Avoid taking on such clients, and establish penalties if they slip through your net.
Delinquent clients are like an acid drip: They eat away at your profit margin and corrode your cash flow. And once a client moves from late-paying to delinquent, it’s usually too late to expect a quick and happy ending.
Just as in sports (and war), “the best defense is a good offense.” Avoid taking on delinquent clients in the first place. Here’s how:
Step One: Choose your target market wisely. You can’t be all things to all people. Choose a target market that makes sense, given your expertise and capacity, and start there. Once you’ve established a strong foothold, then consider going beyond.
Companies that take whatever walks through the door routinely find that those clients:
1. Don’t appreciate their work, and
2. Can’t or won’t pay full price for what they received.
Plus, you may spend inordinate (and unprofitable) amounts of time trying to service them.
Step Two: “Profile” your potential clients. A client that fits your target market won’t necessarily fit your ideal client’s profile, which should include more detailed pre-screening criteria for clients. For example, after I got burned too often by business clients (my target market), I established a new policy: I get money upfront. Anyone who balks doesn’t fit my profile.
I found that companies that wouldn’t pay me upfront usually wouldn’t pay me on the back end, either. Since I established this policy, my delinquency rates have dropped to virtually nil. That’s made my other clients happy, too–I have more time to devote to them, instead of chasing down receivables.

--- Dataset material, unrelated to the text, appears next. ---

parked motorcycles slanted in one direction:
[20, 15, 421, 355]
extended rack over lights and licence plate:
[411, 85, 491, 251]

Step Three: Make your payment terms clear. Yes, get it in writing. Your client will have a harder time wiggling out of paying if you put your terms in black and white. Nothing smells more like easy prey to a deft deadbeat than an entrepreneur who waffles about her charges. It’s also a sign that she may be a pushover when it comes to handling collections. Don’t let that be you.
Speaking of collections, you will save substantial time and money proving your case if you base it on a written contract and not on a “he said/she said” handshake.
Step Four: Take hostages. It’s hard to put the “squeeze” on a client once you’ve done the work, rendered the service or delivered the product. So hold back until you follow through on the consequences. It may sound unsavory, but in many industries, “hostage-taking” is perfectly acceptable, as long as the client knows in advance–another good reason for the written contract.
The principle works like this: “When you pay me in full, I’ll turn over _______ [whatever it is you provide].” No payment, no product. That’s why emergency plumbers can mint money: They have what you need at the moment you really, really need it, and they’re not leaving until you pay them. Once you hand over your product, you lose leverage. You are no longer essential because you no longer have something the client needs. If you’re not essential, the urgency to pay you drops.
Step Five: Add a one-two punch. If you can’t add urgency to the pressure to pay you, you can add pain. No, not “cement shoes” or broken kneecaps like something out of The Sopranos–legal pain using late fees, interest charges or attorneys’ fees that you can easily add to your client contract (do you sense the theme here?).
Let your clients know that delinquency has its downside. This gives you a better chance at whole compensation–for the amount you are owed, the lost-time value of the money and the costs of collection. And if you don’t have these terms in writing, many courts won’t grant them to you.
Follow these five steps, and you’ll be well on your way to disposing of delinquents and deadbeats.